Dataset excerpt

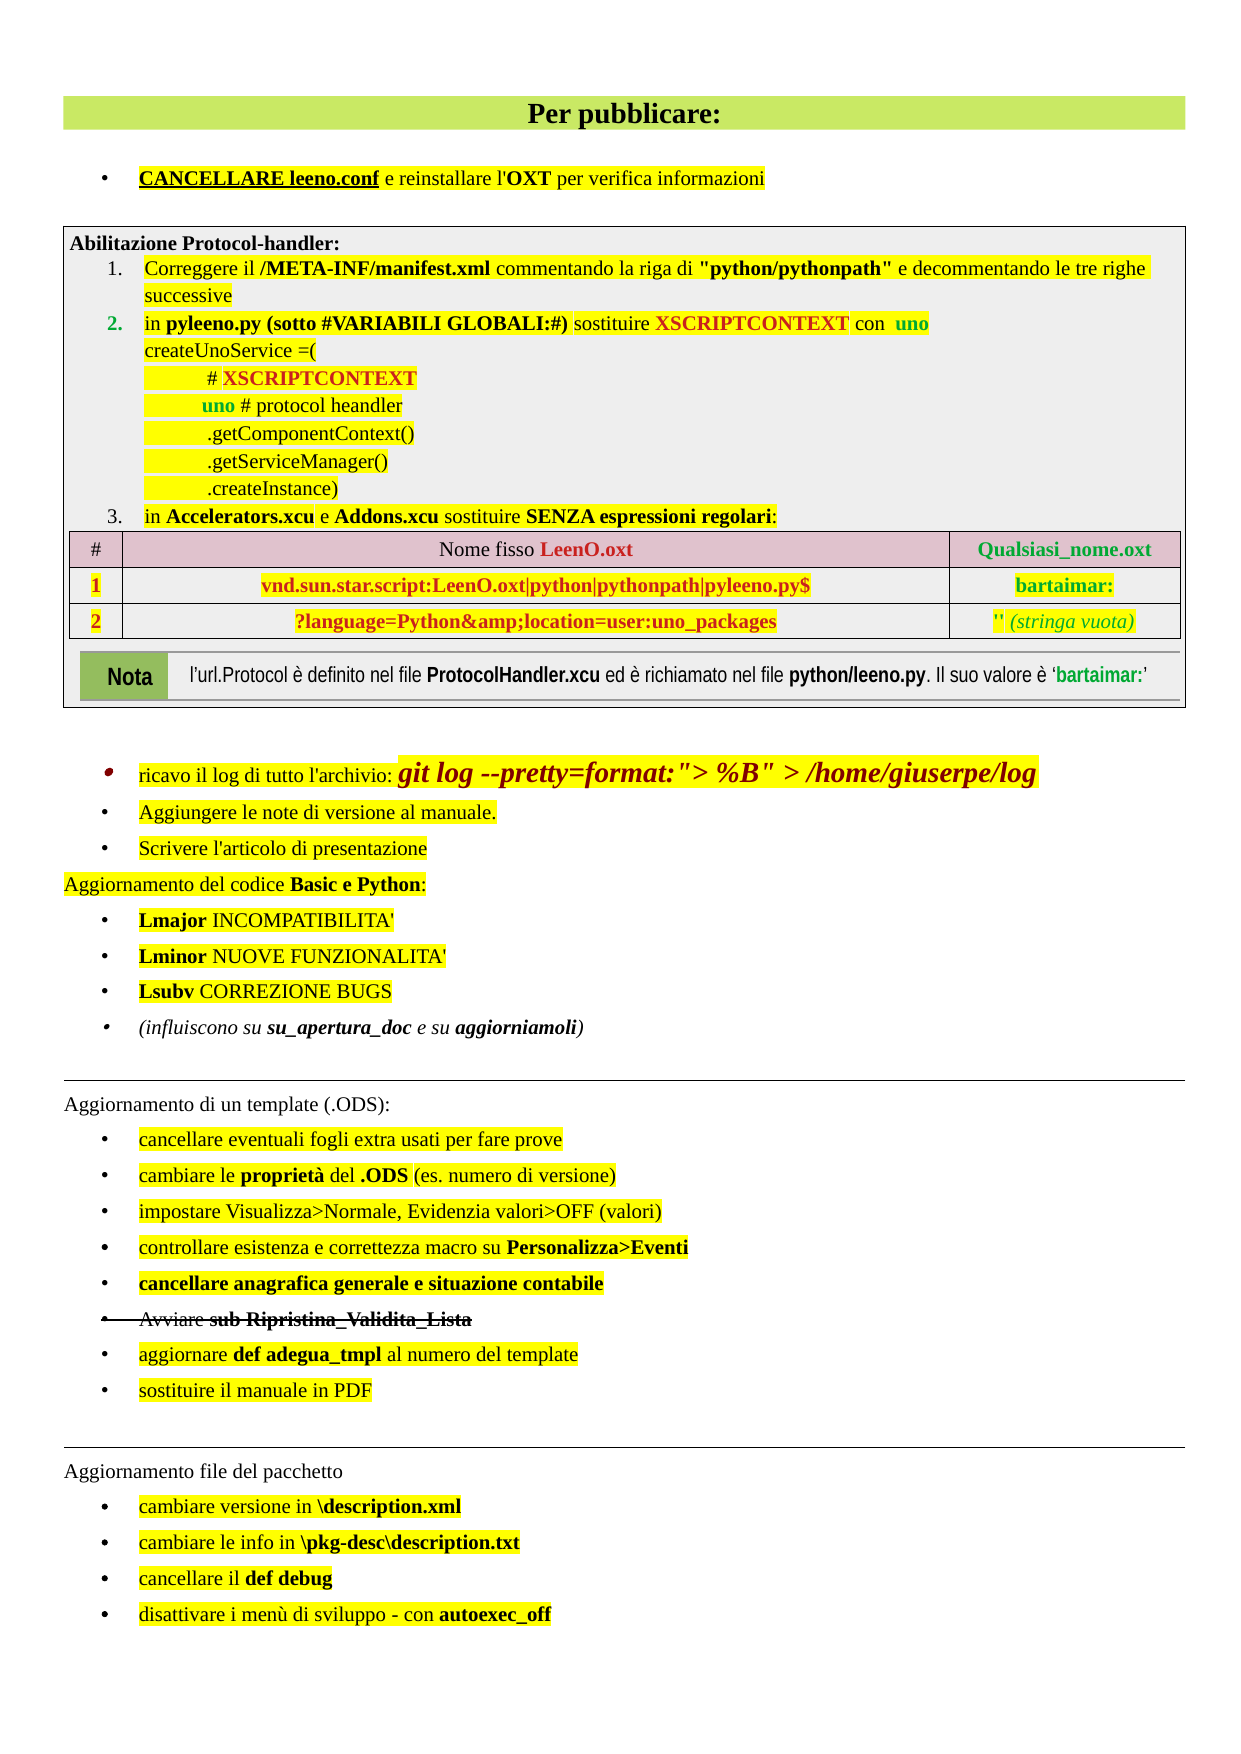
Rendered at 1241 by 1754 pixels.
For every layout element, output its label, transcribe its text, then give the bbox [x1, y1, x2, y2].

table_cell '' (stringa vuota) [950, 604, 1180, 638]
table_cell 2 [70, 604, 122, 638]
table_header Qualsiasi_nome.oxt [950, 532, 1180, 567]
table_header Nome fisso LeenO.oxt [123, 532, 949, 567]
list controllare esistenza e correttezza macro su Personalizza>Eventi [101, 1235, 1185, 1259]
list Avviare sub Ripristina_Validita_Lista [101, 1306, 1185, 1331]
text Aggiornamento file del pacchetto [63, 1459, 1185, 1483]
list (influiscono su su_apertura_doc e su aggiorniamoli) [101, 1015, 1185, 1039]
list cancellare anagrafica generale e situazione contabile [101, 1271, 1185, 1295]
table_header Abilitazione Protocol-handler: Correggere il /META-INF/manifest.xml commentando la riga di "python/pythonpath" e decommentando le tre righe successive in pyleeno.py (sotto #VARIABILI GLOBALI:#) sostituire XSCRIPTCONTEXT con uno createUnoService =( # XSCRIPTCONTEXT uno # protocol heandler .getComponentContext() .getServiceManager() .createInstance) in Accelerators.xcu e Addons.xcu sostituire SENZA espressioni regolari: [64, 227, 1185, 707]
table_header # [70, 532, 122, 567]
list cambiare le info in \pkg-desc\description.txt [101, 1530, 1185, 1554]
list Lminor NUOVE FUNZIONALITA' [101, 944, 1185, 968]
text Aggiornamento del codice Basic e Python: [63, 872, 1185, 896]
list Aggiungere le note di versione al manuale. [101, 800, 1185, 824]
table_header Nota [80, 653, 168, 699]
list cancellare eventuali fogli extra usati per fare prove [101, 1127, 1185, 1151]
table_cell 1 [70, 568, 122, 603]
table_cell ?language=Python&amp;location=user:uno_packages [123, 604, 949, 638]
list CANCELLARE leeno.conf e reinstallare l'OXT per verifica informazioni [101, 166, 1185, 190]
list cambiare versione in \description.xml [101, 1494, 1185, 1518]
text Aggiornamento di un template (.ODS): [63, 1091, 1185, 1116]
list disattivare i menù di sviluppo - con autoexec_off [101, 1602, 1185, 1626]
list cambiare le proprietà del .ODS (es. numero di versione) [101, 1163, 1185, 1187]
table_cell bartaimar: [950, 568, 1180, 603]
text Per pubblicare: [63, 96, 1185, 130]
list cancellare il def debug [101, 1566, 1185, 1590]
list sostituire il manuale in PDF [101, 1378, 1185, 1402]
list Lsubv CORREZIONE BUGS [101, 979, 1185, 1003]
table_cell vnd.sun.star.script:LeenO.oxt|python|pythonpath|pyleeno.py$ [123, 568, 949, 603]
list ricavo il log di tutto l'archivio: git log --pretty=format:"> %B" > /home/giuserpe/log [101, 755, 1185, 788]
list Scrivere l'articolo di presentazione [101, 836, 1185, 860]
table_header l’url.Protocol è definito nel file ProtocolHandler.xcu ed è richiamato nel file python/leeno.py. Il suo valore è ‘bartaimar:’ [168, 653, 1180, 699]
list aggiornare def adegua_tmpl al numero del template [101, 1342, 1185, 1366]
list Lmajor INCOMPATIBILITA' [101, 908, 1185, 932]
list impostare Visualizza>Normale, Evidenzia valori>OFF (valori) [101, 1199, 1185, 1223]
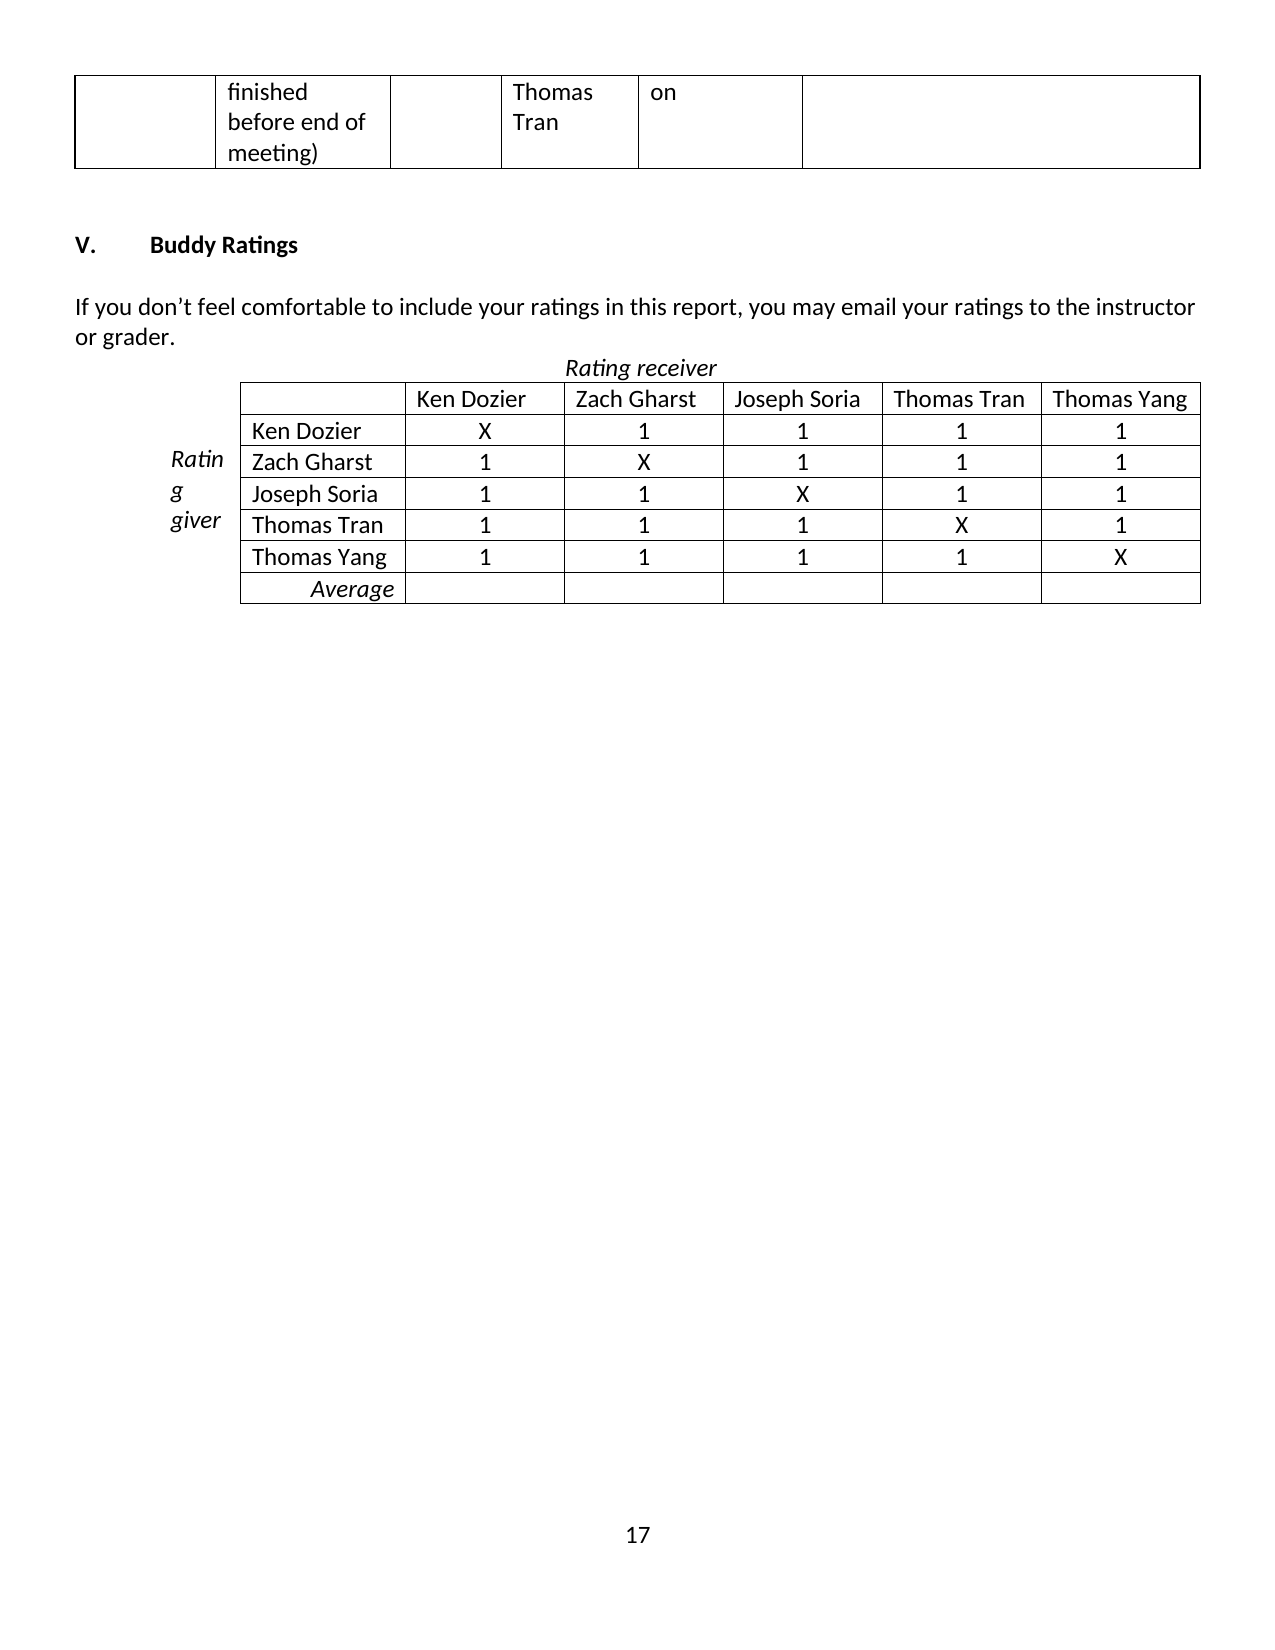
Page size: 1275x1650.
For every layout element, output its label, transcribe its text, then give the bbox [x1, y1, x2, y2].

table_cell [406, 573, 564, 603]
table_cell X [565, 446, 723, 477]
table_cell 1 [565, 510, 723, 540]
table_cell finished before end of meeting) [216, 76, 390, 168]
table_cell 1 [565, 478, 723, 508]
table_cell Joseph Soria [724, 383, 882, 414]
table_header Rating receiver [241, 352, 1041, 382]
table_cell 1 [565, 415, 723, 445]
table_cell Thomas Tran [883, 383, 1041, 414]
table_cell [159, 540, 240, 572]
table_cell X [724, 478, 882, 508]
table_cell X [1042, 541, 1200, 572]
table_cell on [639, 76, 802, 168]
table_cell 1 [565, 541, 723, 572]
table_cell Ken Dozier [406, 383, 564, 414]
table_cell [76, 76, 215, 168]
table_cell Thomas Tran [502, 76, 638, 168]
table_cell 1 [1042, 510, 1200, 540]
table_cell Thomas Yang [241, 541, 405, 572]
table_cell [724, 573, 882, 603]
table_cell Thomas Tran [241, 510, 405, 540]
table_cell [565, 573, 723, 603]
table_cell Zach Gharst [565, 383, 723, 414]
table_cell X [883, 510, 1041, 540]
table_cell [391, 76, 501, 168]
table_cell 1 [1042, 478, 1200, 508]
table_cell 1 [883, 541, 1041, 572]
table_cell 1 [724, 415, 882, 445]
table_cell 1 [406, 541, 564, 572]
list Buddy Ratings [75, 230, 1200, 260]
text If you don’t feel comfortable to include your ratings in this report, you may email your ratings to the instructor or grader. [75, 291, 1200, 352]
table_cell 1 [883, 478, 1041, 508]
table_cell [241, 383, 405, 414]
table_cell Zach Gharst [241, 446, 405, 477]
table_cell [1042, 573, 1200, 603]
table_cell Thomas Yang [1042, 383, 1200, 414]
table_header Rating giver [159, 352, 241, 540]
table_cell [883, 573, 1041, 603]
table_cell 1 [883, 415, 1041, 445]
table_header [1041, 352, 1200, 382]
table_cell 1 [406, 510, 564, 540]
table_cell Average [241, 573, 405, 603]
table_cell 1 [724, 541, 882, 572]
table_cell 1 [883, 446, 1041, 477]
table_cell [803, 76, 1199, 168]
table_cell 1 [406, 446, 564, 477]
table_cell [159, 572, 240, 603]
table_cell Joseph Soria [241, 478, 405, 508]
table_cell Ken Dozier [241, 415, 405, 445]
table_cell 1 [1042, 415, 1200, 445]
table_cell 1 [724, 510, 882, 540]
table_cell 1 [1042, 446, 1200, 477]
table_cell 1 [406, 478, 564, 508]
table_cell X [406, 415, 564, 445]
table_cell 1 [724, 446, 882, 477]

> [EXERCISE GOAL]:
Return every line of all the records above without changing anything, and leave the pictures out.

> [OUTPUT OF THE EXERCISE]:
Rendered at 1241 by 1754 pixels.
For every layout element, output its label, transcribe its text, then give the bbox [x1, y1, x2, y2].

table_cell '' (stringa vuota) [950, 604, 1180, 638]
table_cell 2 [70, 604, 122, 638]
table_header Qualsiasi_nome.oxt [950, 532, 1180, 567]
table_header Nome fisso LeenO.oxt [123, 532, 949, 567]
list controllare esistenza e correttezza macro su Personalizza>Eventi [101, 1235, 1185, 1259]
list Avviare sub Ripristina_Validita_Lista [101, 1306, 1185, 1331]
text Aggiornamento file del pacchetto [63, 1459, 1185, 1483]
list (influiscono su su_apertura_doc e su aggiorniamoli) [101, 1015, 1185, 1039]
list cancellare anagrafica generale e situazione contabile [101, 1271, 1185, 1295]
table_header Abilitazione Protocol-handler: Correggere il /META-INF/manifest.xml commentando la riga di "python/pythonpath" e decommentando le tre righe successive in pyleeno.py (sotto #VARIABILI GLOBALI:#) sostituire XSCRIPTCONTEXT con uno createUnoService =( # XSCRIPTCONTEXT uno # protocol heandler .getComponentContext() .getServiceManager() .createInstance) in Accelerators.xcu e Addons.xcu sostituire SENZA espressioni regolari: [64, 227, 1185, 707]
table_header # [70, 532, 122, 567]
list cambiare le info in \pkg-desc\description.txt [101, 1530, 1185, 1554]
list Lminor NUOVE FUNZIONALITA' [101, 944, 1185, 968]
text Aggiornamento del codice Basic e Python: [63, 872, 1185, 896]
list Aggiungere le note di versione al manuale. [101, 800, 1185, 824]
table_header Nota [80, 653, 168, 699]
list cancellare eventuali fogli extra usati per fare prove [101, 1127, 1185, 1151]
table_cell 1 [70, 568, 122, 603]
table_cell ?language=Python&amp;location=user:uno_packages [123, 604, 949, 638]
list CANCELLARE leeno.conf e reinstallare l'OXT per verifica informazioni [101, 166, 1185, 190]
list cambiare versione in \description.xml [101, 1494, 1185, 1518]
text Aggiornamento di un template (.ODS): [63, 1091, 1185, 1116]
list disattivare i menù di sviluppo - con autoexec_off [101, 1602, 1185, 1626]
list cambiare le proprietà del .ODS (es. numero di versione) [101, 1163, 1185, 1187]
table_cell bartaimar: [950, 568, 1180, 603]
text Per pubblicare: [63, 96, 1185, 130]
list cancellare il def debug [101, 1566, 1185, 1590]
list sostituire il manuale in PDF [101, 1378, 1185, 1402]
list Lsubv CORREZIONE BUGS [101, 979, 1185, 1003]
table_cell vnd.sun.star.script:LeenO.oxt|python|pythonpath|pyleeno.py$ [123, 568, 949, 603]
list ricavo il log di tutto l'archivio: git log --pretty=format:"> %B" > /home/giuserpe/log [101, 755, 1185, 788]
list Scrivere l'articolo di presentazione [101, 836, 1185, 860]
table_header l’url.Protocol è definito nel file ProtocolHandler.xcu ed è richiamato nel file python/leeno.py. Il suo valore è ‘bartaimar:’ [168, 653, 1180, 699]
list aggiornare def adegua_tmpl al numero del template [101, 1342, 1185, 1366]
list Lmajor INCOMPATIBILITA' [101, 908, 1185, 932]
list impostare Visualizza>Normale, Evidenzia valori>OFF (valori) [101, 1199, 1185, 1223]
Page size: 1275x1650.
For every layout element, output its label, transcribe its text, then give the bbox [x1, y1, x2, y2].

table_cell [406, 573, 564, 603]
table_cell X [565, 446, 723, 477]
table_cell 1 [565, 510, 723, 540]
table_cell finished before end of meeting) [216, 76, 390, 168]
table_cell 1 [565, 478, 723, 508]
table_cell Joseph Soria [724, 383, 882, 414]
table_header Rating receiver [241, 352, 1041, 382]
table_cell 1 [565, 415, 723, 445]
table_cell Thomas Tran [883, 383, 1041, 414]
table_cell [159, 540, 240, 572]
table_cell X [724, 478, 882, 508]
table_cell X [1042, 541, 1200, 572]
table_cell on [639, 76, 802, 168]
table_cell 1 [565, 541, 723, 572]
table_cell Ken Dozier [406, 383, 564, 414]
table_cell [76, 76, 215, 168]
table_cell Thomas Tran [502, 76, 638, 168]
table_cell 1 [1042, 510, 1200, 540]
table_cell Thomas Yang [241, 541, 405, 572]
table_cell [724, 573, 882, 603]
table_cell Thomas Tran [241, 510, 405, 540]
table_cell [565, 573, 723, 603]
table_cell Zach Gharst [565, 383, 723, 414]
table_cell X [883, 510, 1041, 540]
table_cell [391, 76, 501, 168]
table_cell 1 [1042, 478, 1200, 508]
table_cell 1 [883, 541, 1041, 572]
table_cell 1 [724, 415, 882, 445]
table_cell 1 [406, 541, 564, 572]
list Buddy Ratings [75, 230, 1200, 260]
text If you don’t feel comfortable to include your ratings in this report, you may email your ratings to the instructor or grader. [75, 291, 1200, 352]
table_cell 1 [883, 478, 1041, 508]
table_cell [241, 383, 405, 414]
table_cell Zach Gharst [241, 446, 405, 477]
table_cell [1042, 573, 1200, 603]
table_cell Thomas Yang [1042, 383, 1200, 414]
table_header Rating giver [159, 352, 241, 540]
table_cell [883, 573, 1041, 603]
table_cell 1 [883, 415, 1041, 445]
table_header [1041, 352, 1200, 382]
table_cell 1 [406, 510, 564, 540]
table_cell Average [241, 573, 405, 603]
table_cell 1 [724, 541, 882, 572]
table_cell 1 [883, 446, 1041, 477]
table_cell [803, 76, 1199, 168]
table_cell 1 [406, 446, 564, 477]
table_cell [159, 572, 240, 603]
table_cell Joseph Soria [241, 478, 405, 508]
table_cell Ken Dozier [241, 415, 405, 445]
table_cell 1 [1042, 415, 1200, 445]
table_cell 1 [724, 510, 882, 540]
table_cell 1 [1042, 446, 1200, 477]
table_cell 1 [406, 478, 564, 508]
table_cell X [406, 415, 564, 445]
table_cell 1 [724, 446, 882, 477]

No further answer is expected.